In the two disease groups, our findings revealed that QoL (according to the PedsQL) was lowest at 6–12 months post-HSCT, followed by steady improvement over the next two years across all subdomains. This is consistent with the findings of Caocci et al., who reported progressive improvements in QoL from 3 to 6 months to 18 months post-HSCT in children with thalassemia major [
28]. In another study, children who had undergone HSCT four or more years earlier reported QoL levels similar to healthy controls and better than those of non-transplanted patients in all subdomains [
23]. Although the PedsQL emotional subscale scores were better in children with thalassemia in the early stages of HSCT, they did not differ much over time following HSCT when compared to children with leukemia. Compared with children with thalassemia, the improvement in the emotional status of children with leukemia became evident at 19 months after transplantation; furthermore, it was determined that they were in a better condition than children with thalassemia at two years after transplantation. This result reveals that psychosocial support approaches should be planned according to the type of disease, and should be continued for a long time in both disease groups. Considering the results of the PedsQL school functioning subscale in this study, educational planning for children in the early period of HSCT and in the long-term should be specifically designed according to the disease group.
It is known that children who undergo HSCT during childhood and adolescence are at risk of developing social and behavioral problems in the long-term [
29]. Children and adolescents are more vulnerable during illness and treatment in terms of cognitive, perceptual, educational, motor skills, and psychosocial aspects [
30]. Children are kept away from their schools and friends in the first few months after HSCT. During this period, there is also a decrease in their physical function due to the effects of the treatment. It is known that physical isolation increases depressive symptoms. Thus, children may experience emotional and behavioral problems when they return to their social activities and school after hospital discharge [
31]. In this study, the CBCL total scores improved within the first two years post-transplantation. However, the greatest improvement was achieved at >2 years after HSCT. Internalizing scores in children with thalassemia did not differ much over time since HSCT, when compared to those with leukemia.
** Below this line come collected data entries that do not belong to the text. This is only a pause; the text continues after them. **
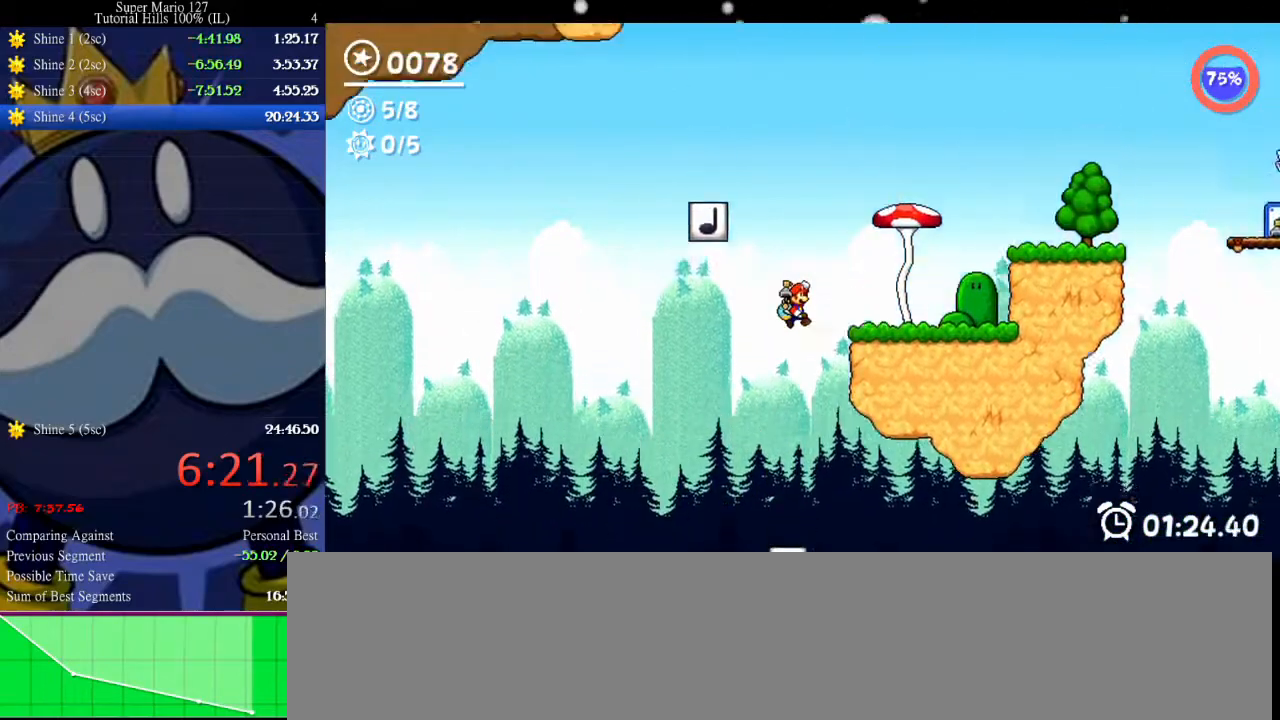
{"keys": ["right"], "events": []}
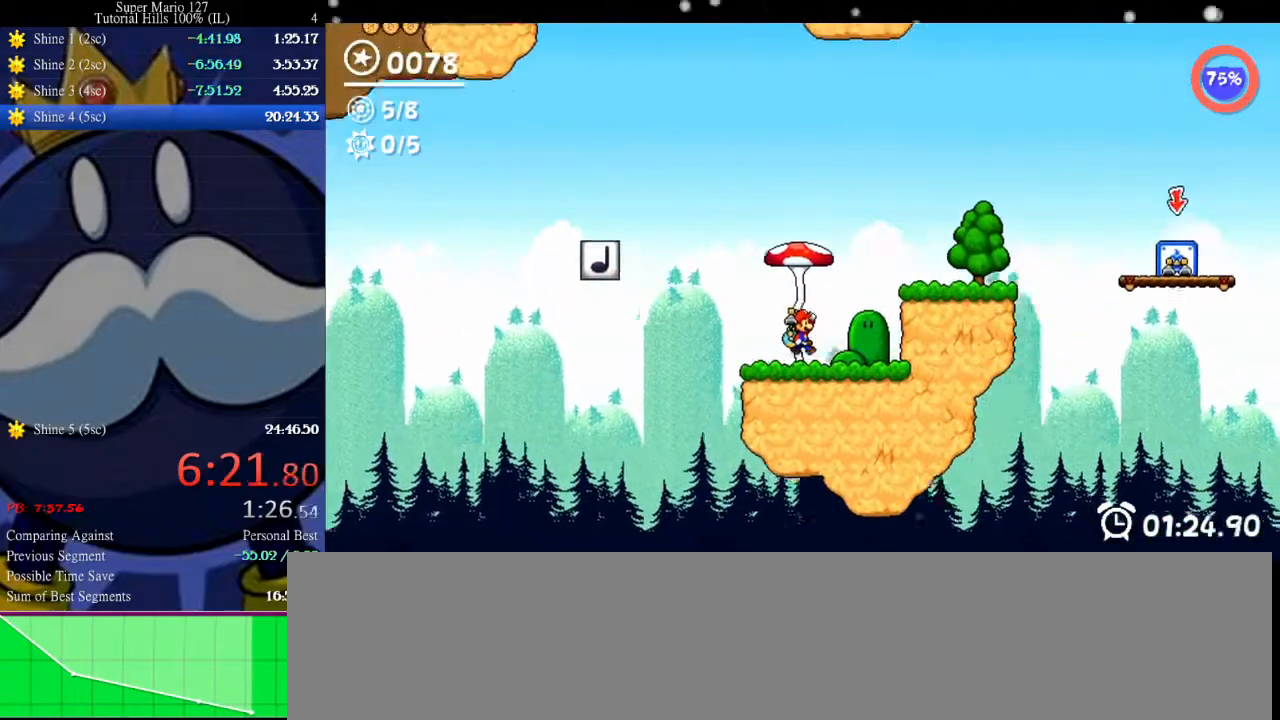
{"keys": [], "events": [[100, "up", "down"], [333, "right", "up"], [333, "up", "up"]]}
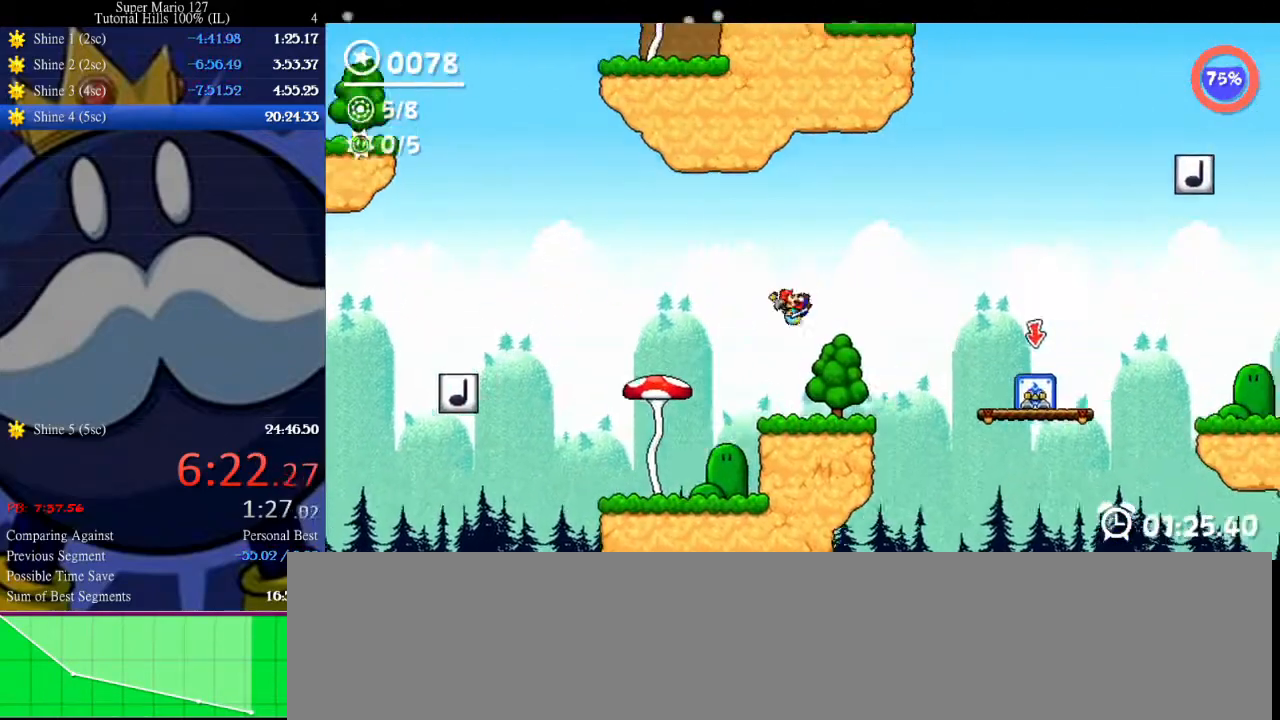
{"keys": [], "events": [[133, "left", "down"], [267, "left", "up"], [267, "space", "down"], [400, "space", "up"]]}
It can be understood, from the study results, that externalizing behavioral changes are not seen very often in either disease group after HSCT. This result reveals that psychosocial support approaches should be planned according to the type of disease, and should be continued for a long time in both disease groups. Barrera et al. observed that problem behaviors, as measured according to the CBCL, decreased significantly at six months after HSCT in a cohort where over half of the participants were children with leukemia [
24].
This study has several limitations. The diagnostic groups with and without HSCT were not composed of the same children, and the time elapsed since transplantation varied across participants. Although leukemia and thalassemia are both chronic diseases, the time taken for HSCT varies [
12,
13]. It would have been better if the study controlled for confounding variables such as age, socioeconomic status, and parental education, but because of the low number of cases, the groups would be smaller when confounding factors were evaluated, and the results would become undefined. Prospective studies with larger samples and controlled confounding factors are needed. Furthermore, only parent-report forms of the PedsQL and CBCL were used; child self-reports were not included, which may limit insight into the children’s perceptions. Bias may be introduced when depending solely on maternal reports. Nonetheless, this study benefits from its focus on a single treatment center and inclusion of a well-matched healthy control group. Importantly, it is among the few studies to assess the impacts of HSCT on QoL and behavioral problems separately for children with leukemia or thalassemia.